TASK GOAL: Set down every line below, word for word.

Saved entries
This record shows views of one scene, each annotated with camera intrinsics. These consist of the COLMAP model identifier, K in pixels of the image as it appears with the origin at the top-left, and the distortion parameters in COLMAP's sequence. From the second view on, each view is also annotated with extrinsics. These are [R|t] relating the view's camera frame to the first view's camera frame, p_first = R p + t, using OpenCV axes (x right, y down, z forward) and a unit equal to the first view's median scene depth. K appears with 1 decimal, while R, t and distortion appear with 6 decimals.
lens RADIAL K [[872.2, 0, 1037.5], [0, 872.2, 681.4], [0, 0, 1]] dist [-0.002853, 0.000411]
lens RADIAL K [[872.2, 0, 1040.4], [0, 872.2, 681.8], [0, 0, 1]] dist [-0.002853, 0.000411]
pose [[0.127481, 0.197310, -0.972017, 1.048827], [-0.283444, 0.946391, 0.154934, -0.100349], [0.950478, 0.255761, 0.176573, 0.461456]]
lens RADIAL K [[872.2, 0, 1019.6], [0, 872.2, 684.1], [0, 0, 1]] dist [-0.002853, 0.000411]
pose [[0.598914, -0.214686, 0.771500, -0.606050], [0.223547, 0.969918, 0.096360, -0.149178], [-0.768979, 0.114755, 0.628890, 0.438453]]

REPLY TO THE EXERCISE:
This record shows views of one scene, each annotated with camera intrinsics. These consist of the COLMAP model identifier, K in pixels of the image as it appears with the origin at the top-left, and the distortion parameters in COLMAP's sequence. From the second view on, each view is also annotated with extrinsics. These are [R|t] relating the view's camera frame to the first view's camera frame, p_first = R p + t, using OpenCV axes (x right, y down, z forward) and a unit equal to the first view's median scene depth. K appears with 1 decimal, while R, t and distortion appear with 6 decimals.
lens RADIAL K [[872.2, 0, 1037.5], [0, 872.2, 681.4], [0, 0, 1]] dist [-0.002853, 0.000411]
lens RADIAL K [[872.2, 0, 1040.4], [0, 872.2, 681.8], [0, 0, 1]] dist [-0.002853, 0.000411]
pose [[0.127481, 0.197310, -0.972017, 1.048827], [-0.283444, 0.946391, 0.154934, -0.100349], [0.950478, 0.255761, 0.176573, 0.461456]]
lens RADIAL K [[872.2, 0, 1019.6], [0, 872.2, 684.1], [0, 0, 1]] dist [-0.002853, 0.000411]
pose [[0.598914, -0.214686, 0.771500, -0.606050], [0.223547, 0.969918, 0.096360, -0.149178], [-0.768979, 0.114755, 0.628890, 0.438453]]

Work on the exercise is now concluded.